Report every line of the data where the string "void" appears.

----- RAW DATA

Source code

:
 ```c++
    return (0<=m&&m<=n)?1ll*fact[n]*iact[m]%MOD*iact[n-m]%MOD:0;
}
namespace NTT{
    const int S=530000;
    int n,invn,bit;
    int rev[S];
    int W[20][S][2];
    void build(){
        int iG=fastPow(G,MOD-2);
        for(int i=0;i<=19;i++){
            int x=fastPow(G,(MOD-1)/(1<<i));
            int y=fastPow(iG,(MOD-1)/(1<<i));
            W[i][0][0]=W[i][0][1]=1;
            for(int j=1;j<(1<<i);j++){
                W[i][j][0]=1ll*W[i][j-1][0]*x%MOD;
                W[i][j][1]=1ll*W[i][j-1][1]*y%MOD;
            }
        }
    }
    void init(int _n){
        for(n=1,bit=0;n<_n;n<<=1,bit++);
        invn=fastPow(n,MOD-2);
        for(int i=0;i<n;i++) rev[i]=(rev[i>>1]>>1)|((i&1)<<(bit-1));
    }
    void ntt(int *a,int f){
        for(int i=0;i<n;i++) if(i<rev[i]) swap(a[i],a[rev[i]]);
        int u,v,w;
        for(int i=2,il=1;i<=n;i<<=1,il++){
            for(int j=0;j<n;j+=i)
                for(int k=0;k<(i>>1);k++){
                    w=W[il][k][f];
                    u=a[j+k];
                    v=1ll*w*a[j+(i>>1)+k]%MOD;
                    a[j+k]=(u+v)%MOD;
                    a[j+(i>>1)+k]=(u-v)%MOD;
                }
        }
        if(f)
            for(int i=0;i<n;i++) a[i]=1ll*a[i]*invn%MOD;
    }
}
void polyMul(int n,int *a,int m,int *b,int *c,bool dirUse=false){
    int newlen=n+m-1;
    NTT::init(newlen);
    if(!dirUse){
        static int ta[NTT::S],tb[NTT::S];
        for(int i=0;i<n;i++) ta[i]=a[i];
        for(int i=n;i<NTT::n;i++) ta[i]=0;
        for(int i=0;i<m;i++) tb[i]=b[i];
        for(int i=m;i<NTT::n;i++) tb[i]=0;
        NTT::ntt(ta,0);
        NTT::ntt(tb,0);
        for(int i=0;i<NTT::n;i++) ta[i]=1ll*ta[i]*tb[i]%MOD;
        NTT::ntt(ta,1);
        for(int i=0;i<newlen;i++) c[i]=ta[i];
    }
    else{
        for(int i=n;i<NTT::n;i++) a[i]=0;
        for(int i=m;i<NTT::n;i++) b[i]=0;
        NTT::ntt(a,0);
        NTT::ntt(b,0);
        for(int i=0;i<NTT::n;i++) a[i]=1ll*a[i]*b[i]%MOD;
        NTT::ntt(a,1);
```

----------

- **THE ANSWER**:
    void build(){
    void init(int _n){
    void ntt(int *a,int f){
void polyMul(int n,int *a,int m,int *b,int *c,bool dirUse=false){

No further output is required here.